Monday, January 17, 2011


          Last week the Litchfield County Times ran an Op/Ed column entitled The Sin Business Is Not for States. In the electronic version the County Times’ editors dropped “Not for States” from the title. Unlike the dumb columnist they were aware that sin is, in fact, the state’s business.
          The column was about state and local governments’ sorry forays in the sin business [gambling, sex and booze] resulting in bankruptcy or, at best, mediocre profits. You can access the article on The Litchfield County Times' Internet web site or at ttp://
          My advice to governments, both domestic and international, was to leave sin well enough alone and to the private sector. The “pros”, the bookies, bootleggers, pimps, madams and hookers, they know what they’re doing; after all they have been doing it for centuries. It is unseemly for government to engage in booze, gambling and prostitution. These are not proper governmental functions.  My unsolicited advice to government was to let them be, but tax the living beejesus out of them.

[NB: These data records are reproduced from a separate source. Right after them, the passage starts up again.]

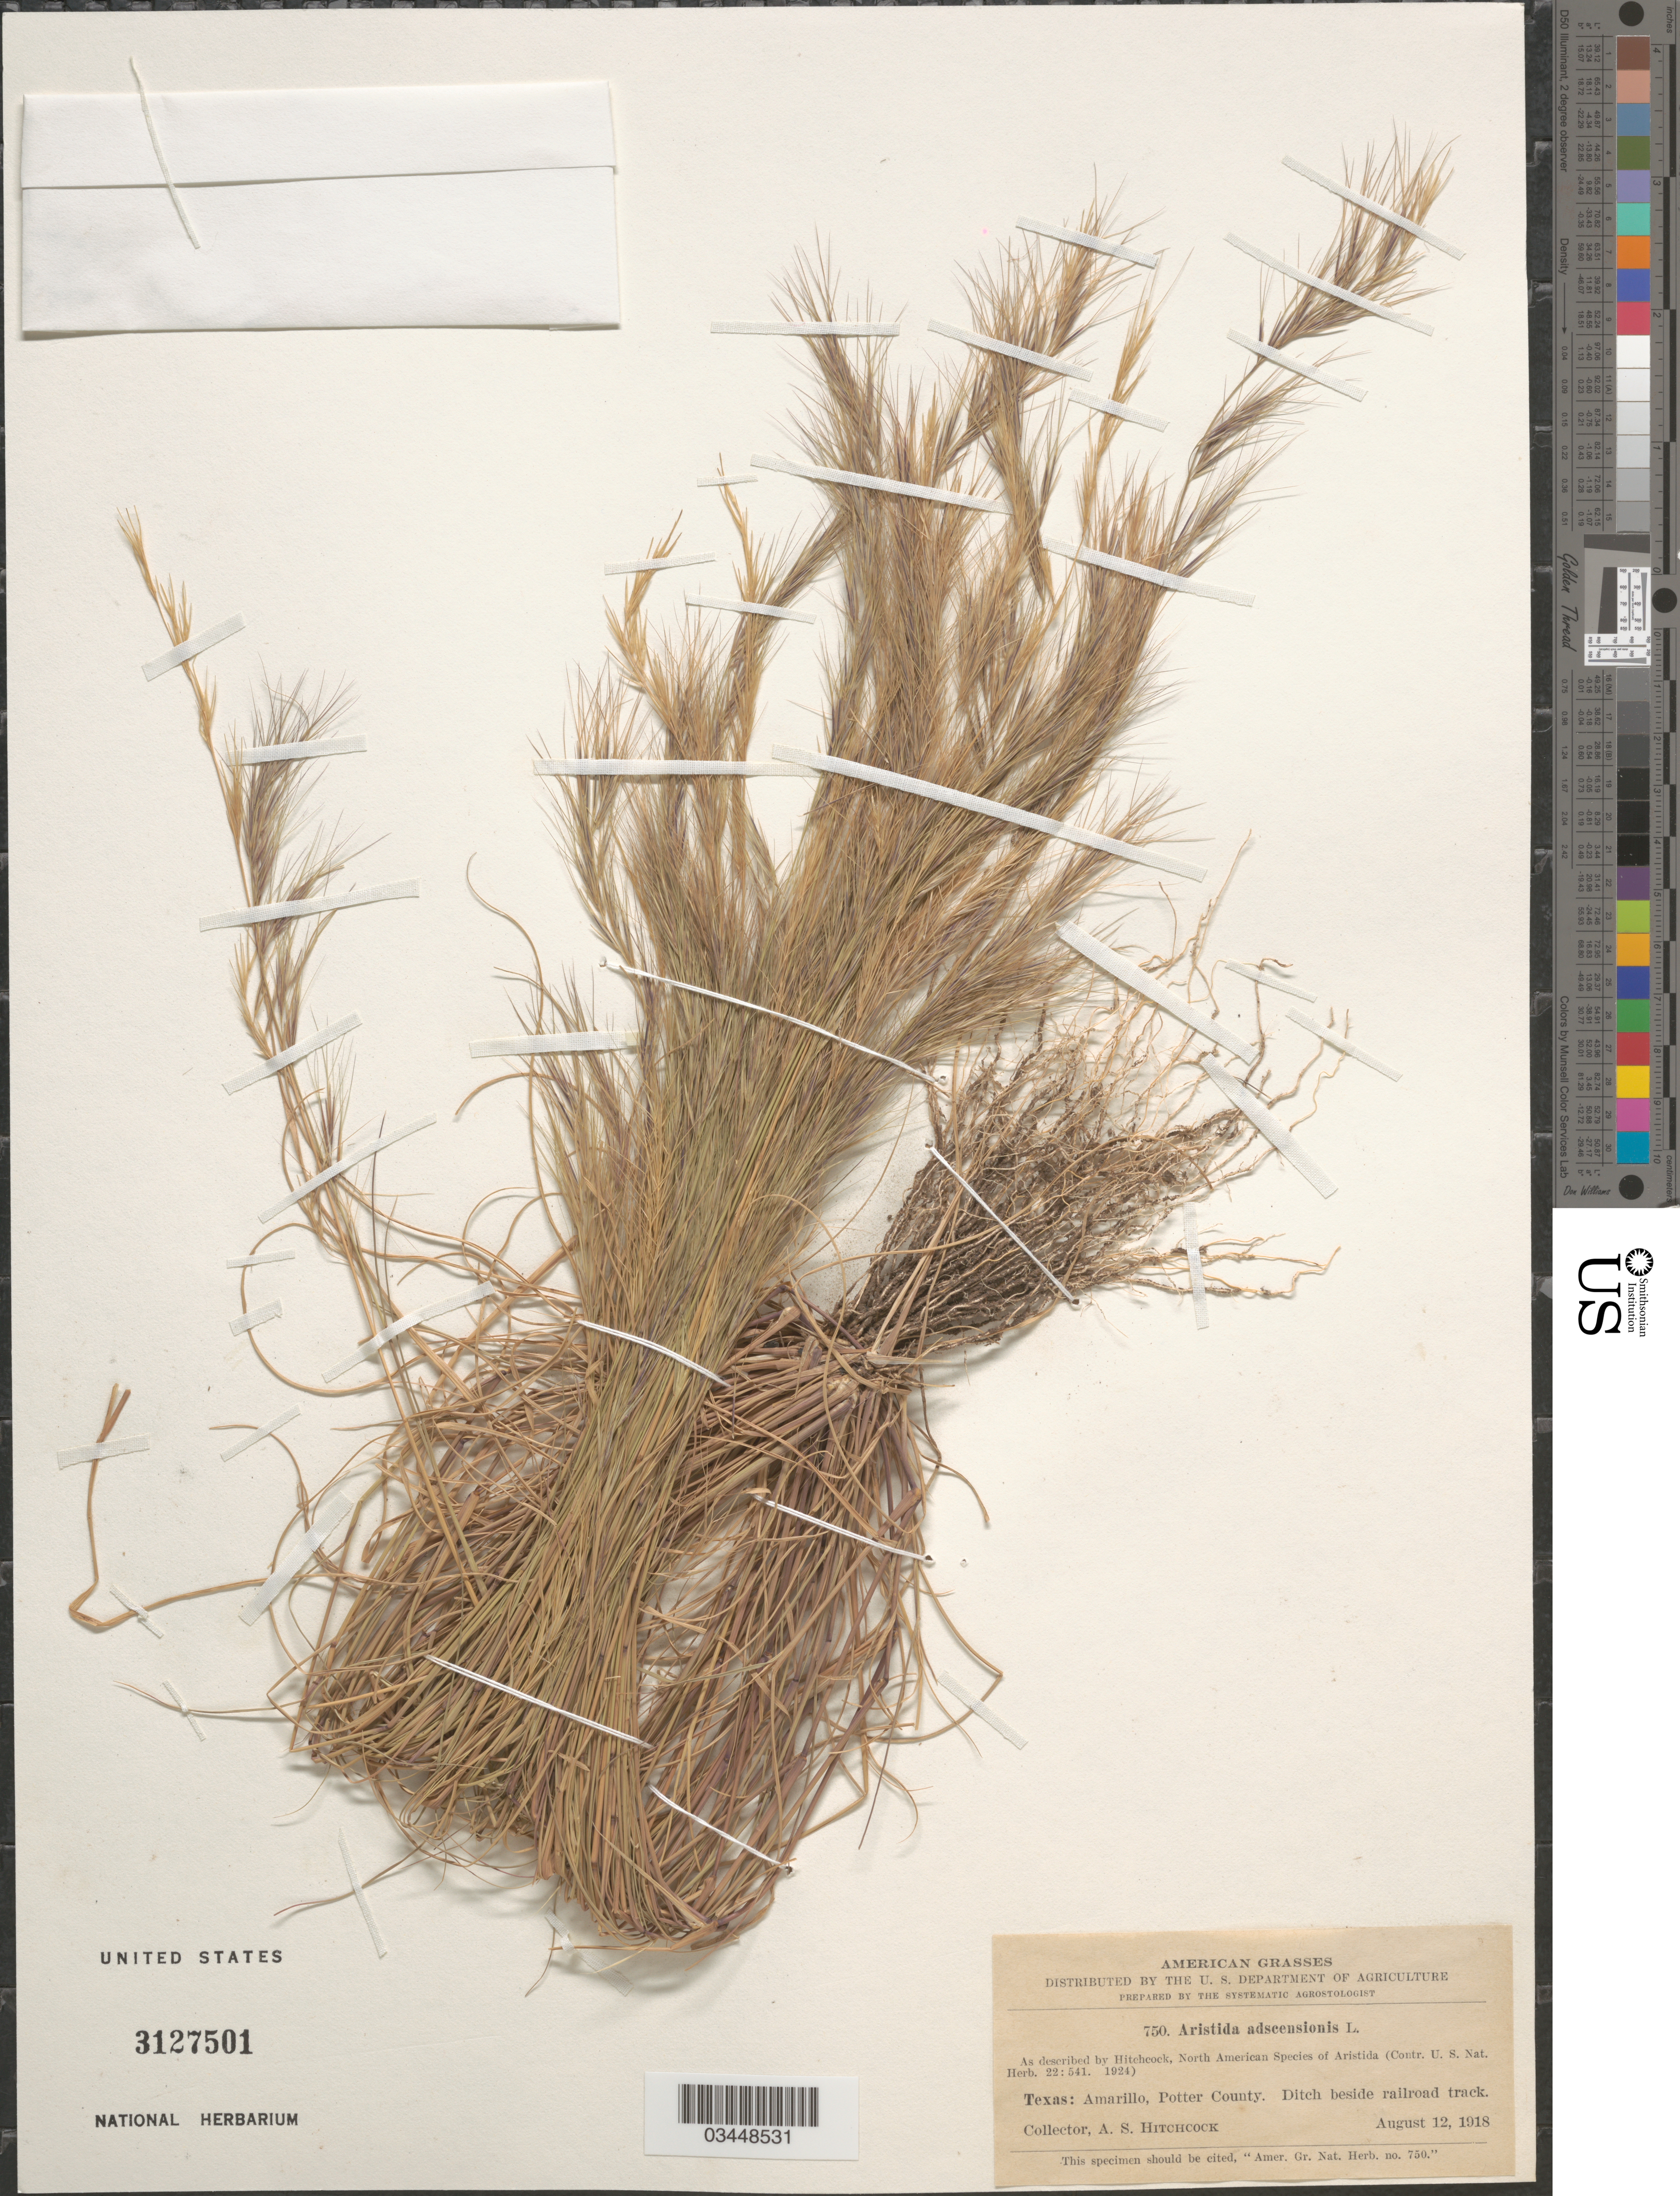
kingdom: Plantae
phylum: Tracheophyta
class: Liliopsida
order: Poales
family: Poaceae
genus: Aristida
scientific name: Aristida adscensionis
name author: L.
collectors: A. S. Hitchcock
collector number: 750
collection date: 1918-08-12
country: United States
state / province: Texas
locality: Amarillo, Potter County.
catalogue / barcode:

          Europe’s financial “pigs” [Portugal, Ireland, Italy, Greece and Spain] are desperately trying to stave off financial collapse and support a floundering Euro. There are rumors that the Euro is facing its demise. The cost of borrowing to keep governments afloat is soaring, now in the double digits. Soon the “pigs” will have to pay interest rates that American consumers have been coping with for years. Welcome “pigs” to the 19% interest rate on you international Visa and Master Card debt.
          The “pigs” are scrambling to find new revenues, restructure debt, cut costs and services and save the Euro as a currency. Retirement age is no longer 60 or 62, we are now talking   70. Even Europe’s non “pigs” are putting safety measures in effect. England has tripled university tuition and sharply reduced welfare benefits. France has instituted draconian pension reforms. Public sector wages have been slashed. Income taxes have risen. Because of this the Euro’s existence is threatened, so they say. 
          Holland, has sagely taken my advice. They have seen the writing on the wall and have found a new untapped source of revenue: commercial sex. Now do not be alarmed, the canny Dutch are not going to plunge headfirst into the sex business. They will leave sex to the “pros”, as in prostitutes, already toiling in the industry, and to the ladies sitting and trolling for customers in the windows of Amsterdam’s Red Light District [Rosseburt].    
          No, as a matter of fact, Holland is going to encourage the ladies of the night to do their utmost, to ramp up their efforts, to go the extra mile, or in this case millimeter, with the aid of Viagra to help their country. To become the Rosie the Riveters of the sex industry in this time of dire need. Holland will raise the much needed revenue by enforcing that uniquely New York City solution, the Parking Tax.
          For you foreigners and non New Yorkers, let me explain: You drive your car to Manhattan, a congested place and with little if no public parking. Parking is very much like sex, you got to, you need to, and so you must. And when you do, New York City slaps you with an 18.5% tax on top of the exorbitant ransom that those few minutes of parking cost. When you add the sales tax, the income tax paid by the owners and workers in the industry you have huge amount of cash, not to be sneezed at.
          That is exactly what Holland is doing. Since legalizing prostitution in 2002 Holland has taxed sex earnings as just plain income. While the sex trade is significant, generating a least $865 million in income according to the Central Bureau of Statistics, it remains substantially untaxed. Following New York’s example there is a 19% sales tax on each sexual transaction. Enforcing the tax on sex will generate millions of dollars in revenues.    
The Dutch are ahead of the curve. They are going to permit, then promote, then enhance sex and then tax the beejesus out of it, all to balance the budget. Now if the Greeks, the Portuguese and the rest of Europe would just follow their lead, austerity will be avoided, budget balanced and the Euro saved.